Written task =
Write the next few paragraphs of the news report on Canadian consumer confidence, starting right after its last sentence.

Excerpted passage =
--- Begin ---
TORONTO (19 August 2011) - Recent turmoil in the stock markets severely shook Canadians and prompted a significant drop in the Canadian Consumer Confidence Index published monthly by TNS Canada, a private market and social research based here. After a slight drop in July, the index fell two full points in August, from 99.7 to 97.6, wiping out whatever optimism Canadians showed in the economy during the period leading up to the federal election in May.

"Canadians have clearly been spooked by last week's ups and downs in the stock market." TNS vice president Norman Baillie-David said in a statement. "Even in the summer months, when you don't think people are paying much attention to the news or stock markets, these gyrations (in the markets) are having a significant impact on Canadians' view of the economy, as well as their own prospects."

Some 1,015 nationally representative Canadian adults were interviewed by telephone for this month's survey between August 8 and 12. For a survey sample this size, the margin of error is plus or minus 3.1%, 19 times out of 20.

The Present Situation Index, which measures how people feel about the economy right now, dropped a full point - from 100.3 to 99.0. TNS suggests this shows the fear being seen in the markets isn't being felt by Canadians at large right now.
--- End ---
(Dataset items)
--- Begin ---
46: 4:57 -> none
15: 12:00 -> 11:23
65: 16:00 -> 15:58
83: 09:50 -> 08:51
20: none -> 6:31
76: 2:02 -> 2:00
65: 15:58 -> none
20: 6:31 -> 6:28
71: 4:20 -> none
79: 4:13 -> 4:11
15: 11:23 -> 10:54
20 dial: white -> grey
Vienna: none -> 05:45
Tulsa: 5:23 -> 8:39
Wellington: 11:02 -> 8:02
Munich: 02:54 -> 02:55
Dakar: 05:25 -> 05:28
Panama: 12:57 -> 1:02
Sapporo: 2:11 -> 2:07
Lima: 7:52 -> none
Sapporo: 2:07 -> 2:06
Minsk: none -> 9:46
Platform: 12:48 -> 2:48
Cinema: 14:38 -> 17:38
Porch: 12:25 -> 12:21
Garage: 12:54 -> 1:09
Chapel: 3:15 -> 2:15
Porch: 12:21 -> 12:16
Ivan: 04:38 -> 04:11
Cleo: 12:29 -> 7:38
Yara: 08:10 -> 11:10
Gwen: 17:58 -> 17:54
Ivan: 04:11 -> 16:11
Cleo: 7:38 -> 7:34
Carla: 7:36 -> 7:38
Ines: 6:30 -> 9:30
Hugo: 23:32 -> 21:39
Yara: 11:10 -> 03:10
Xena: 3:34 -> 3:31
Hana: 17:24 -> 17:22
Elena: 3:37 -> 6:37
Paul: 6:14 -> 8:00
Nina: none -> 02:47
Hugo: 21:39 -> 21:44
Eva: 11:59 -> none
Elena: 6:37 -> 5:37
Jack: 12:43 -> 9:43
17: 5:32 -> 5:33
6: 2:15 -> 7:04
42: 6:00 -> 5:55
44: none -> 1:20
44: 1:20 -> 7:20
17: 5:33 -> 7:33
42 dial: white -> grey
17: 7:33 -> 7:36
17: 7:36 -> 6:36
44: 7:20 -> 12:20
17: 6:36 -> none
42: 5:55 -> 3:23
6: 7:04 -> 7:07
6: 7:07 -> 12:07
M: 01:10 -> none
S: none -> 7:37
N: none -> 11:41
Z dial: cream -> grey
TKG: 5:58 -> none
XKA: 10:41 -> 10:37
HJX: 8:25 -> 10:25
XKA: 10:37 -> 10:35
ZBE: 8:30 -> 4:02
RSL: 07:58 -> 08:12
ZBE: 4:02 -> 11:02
--- End ---
Response =
However, their apprehension is being seen in the Expectations Index, which measures people's outlook for the economy six months from now. This index plummeted almost six points - from 105.4 to 99.6 - reaching its lowest point since July 2009.

"All of a sudden, those market fluctuations we saw last week are having an important ripple effect. For the first time in a long time, the uncertainty in the markets is causing Canadians to feel their future prospects will be turning towards the worse. Unfortunately when it comes to consumer confidence, the fear is that pessimism often turns out to be a self-fulfilling prophecy" Baillie-David observed.

The Buy Index, measuring the extent to which Canadians believe now is a good item to purchase big ticket items such as a car or a major household appliance, moved slightly from 93.3 to 93.7, which TNS interpreted as no change in statistical terms.

"This is likely the combination of statistical margin of error, combined with a feeling among some Canadians that they may be better off making that purchase now, before they believe things actually get worse," Baillie-David said.